Start of Block

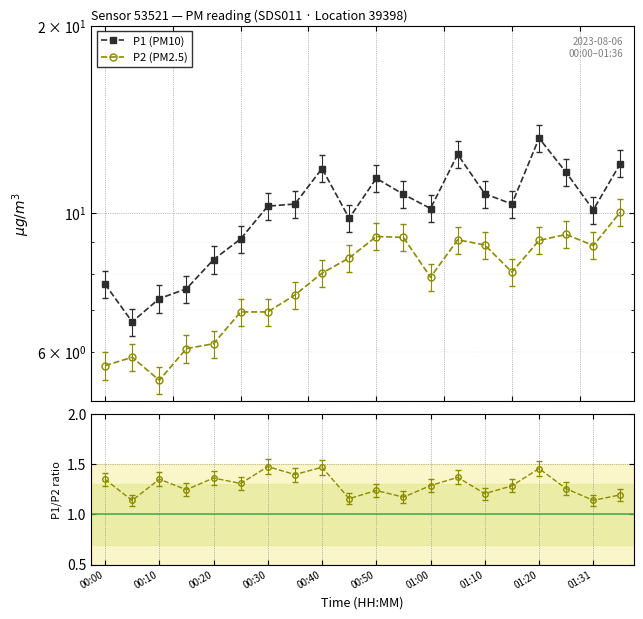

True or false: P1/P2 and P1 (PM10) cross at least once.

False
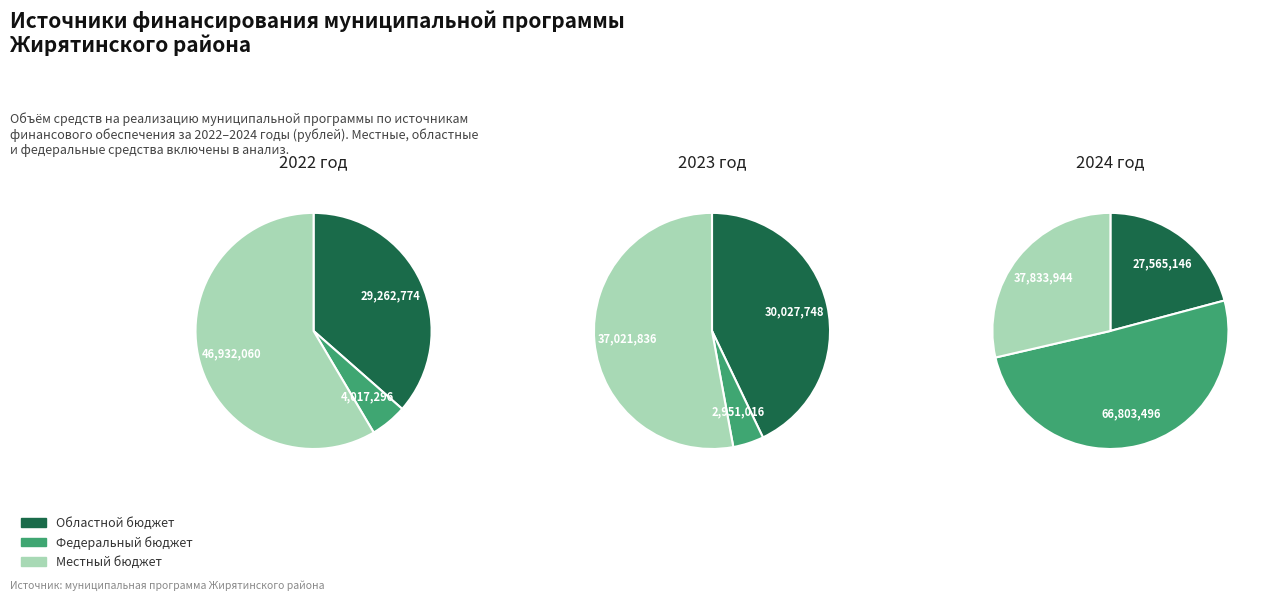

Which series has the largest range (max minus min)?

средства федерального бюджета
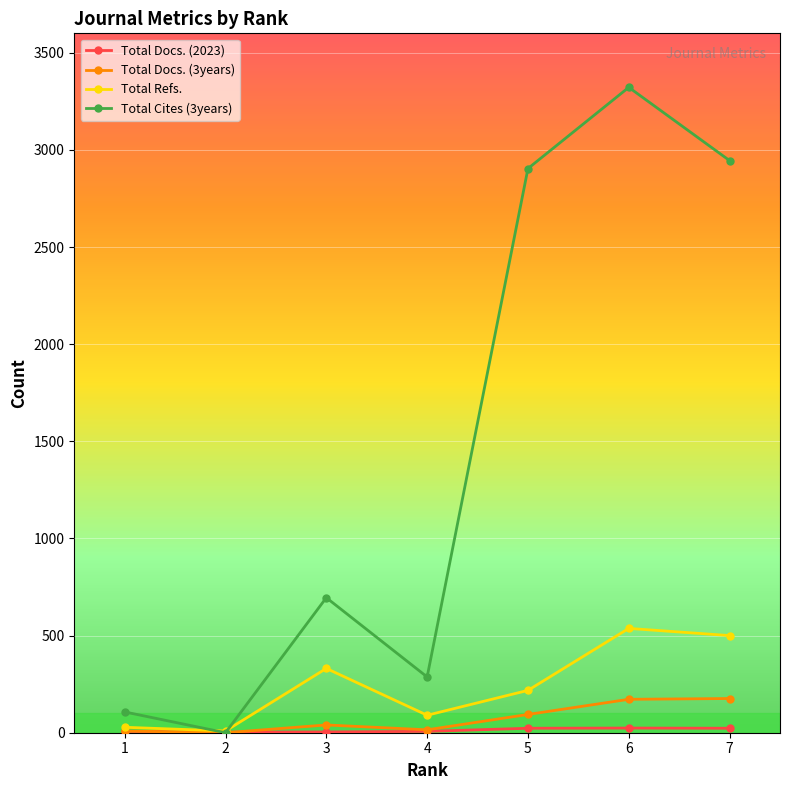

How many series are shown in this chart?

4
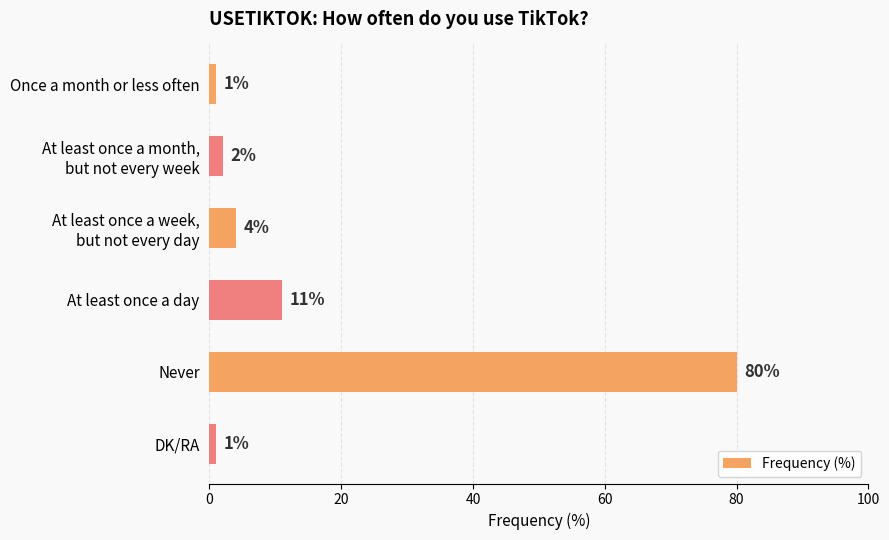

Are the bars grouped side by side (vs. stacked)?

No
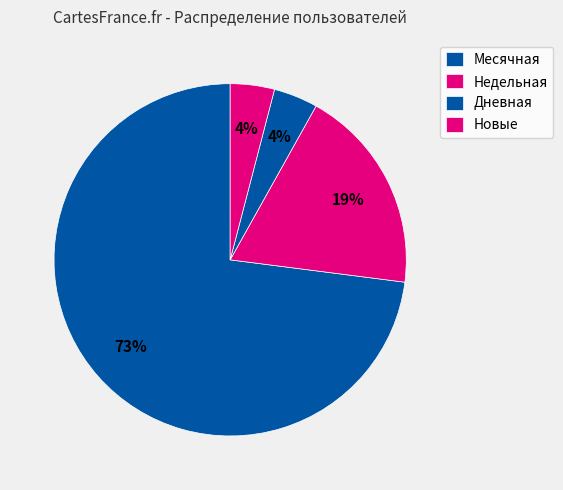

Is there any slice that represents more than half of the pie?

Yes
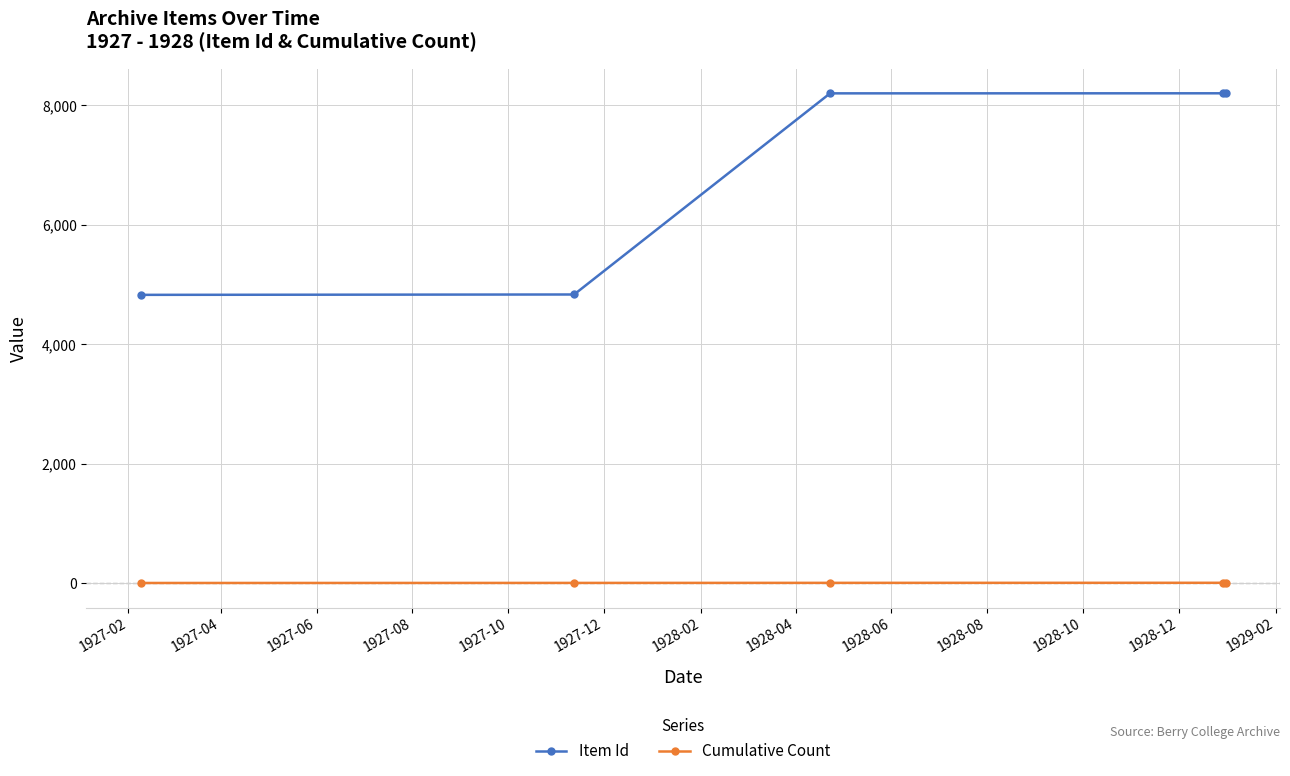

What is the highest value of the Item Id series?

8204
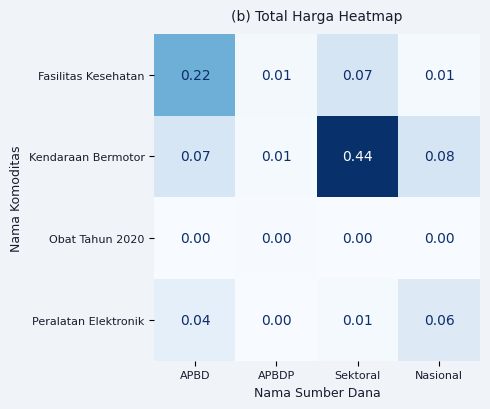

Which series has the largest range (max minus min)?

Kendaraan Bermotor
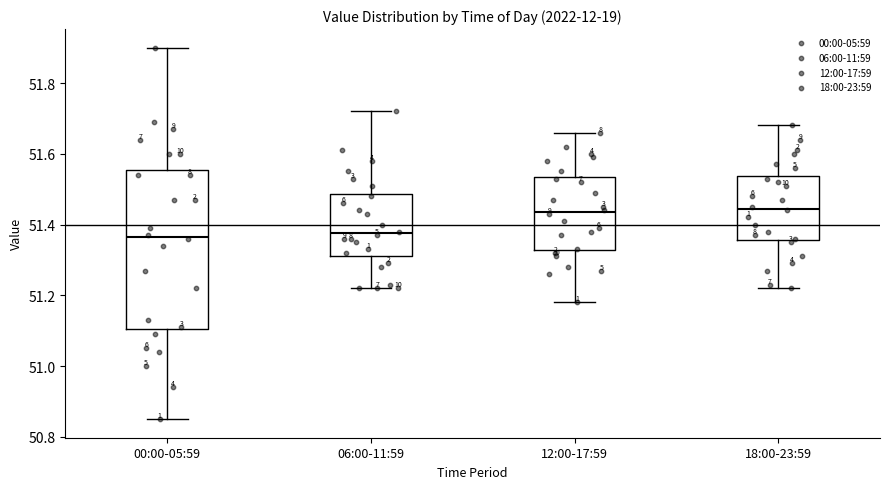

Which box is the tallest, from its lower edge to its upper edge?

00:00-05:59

End of Block
Start of Block

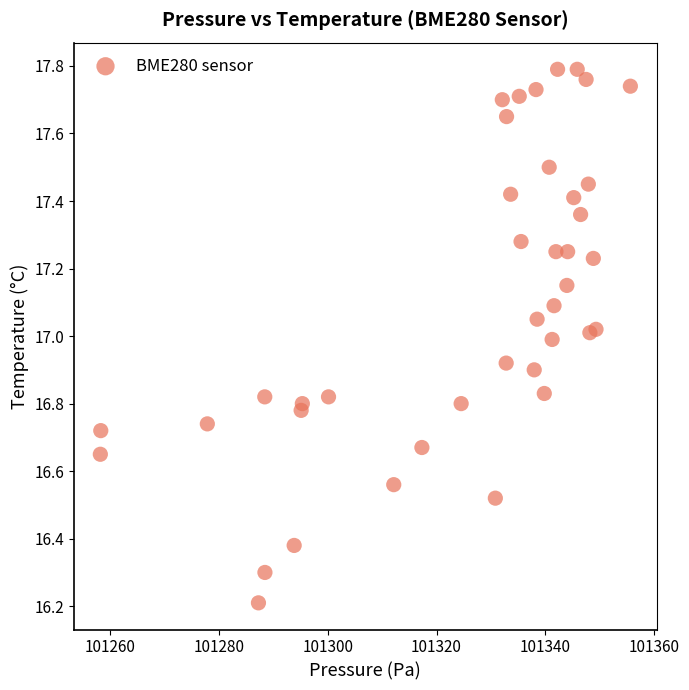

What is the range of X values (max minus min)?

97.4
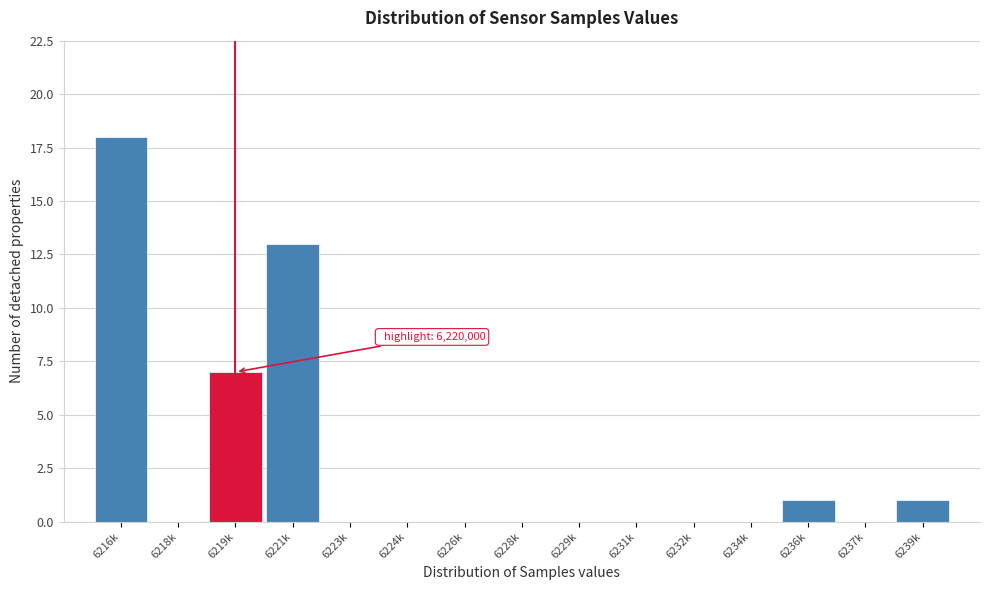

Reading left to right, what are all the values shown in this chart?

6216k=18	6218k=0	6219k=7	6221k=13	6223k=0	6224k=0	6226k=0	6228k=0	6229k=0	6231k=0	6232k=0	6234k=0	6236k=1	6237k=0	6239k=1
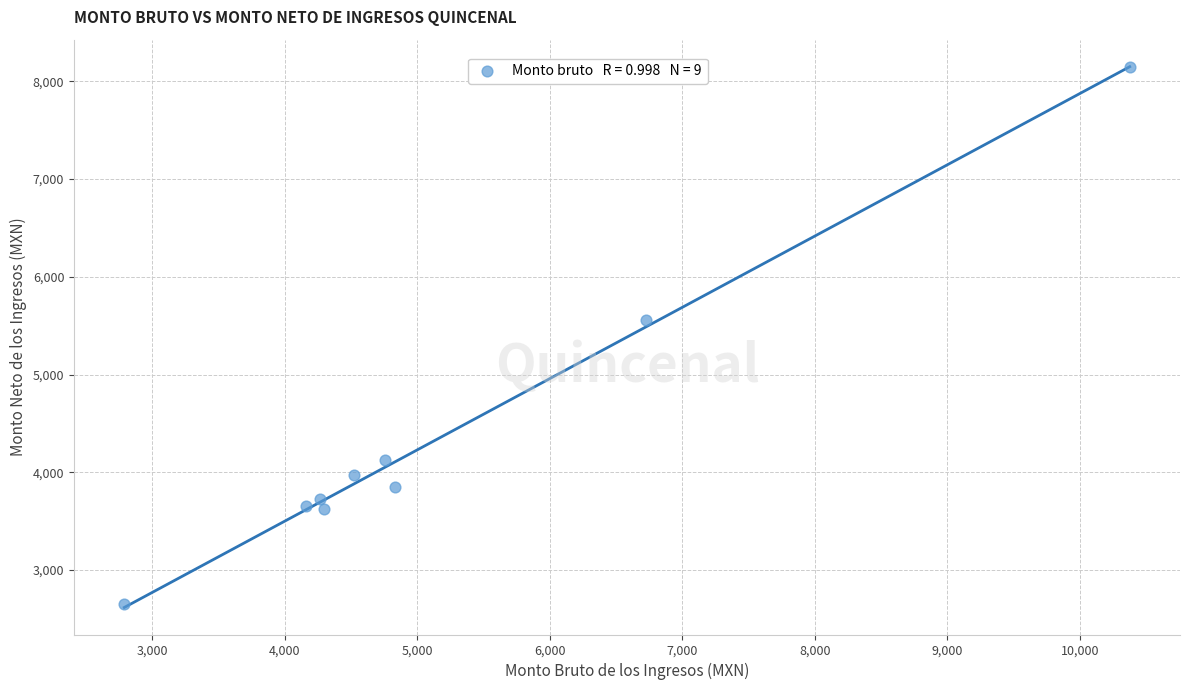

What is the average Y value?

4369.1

End of Block

- **Exercise directions**
Please edit the items from the line with "Kendaraan Bermotor" up to and including the line with "Which box is", replacing "tallest" with "shortest" and changing nothing else. Give back only those lines, without the pictures.

- **Written response**
Kendaraan Bermotor

Which box is the shortest, from its lower edge to its upper edge?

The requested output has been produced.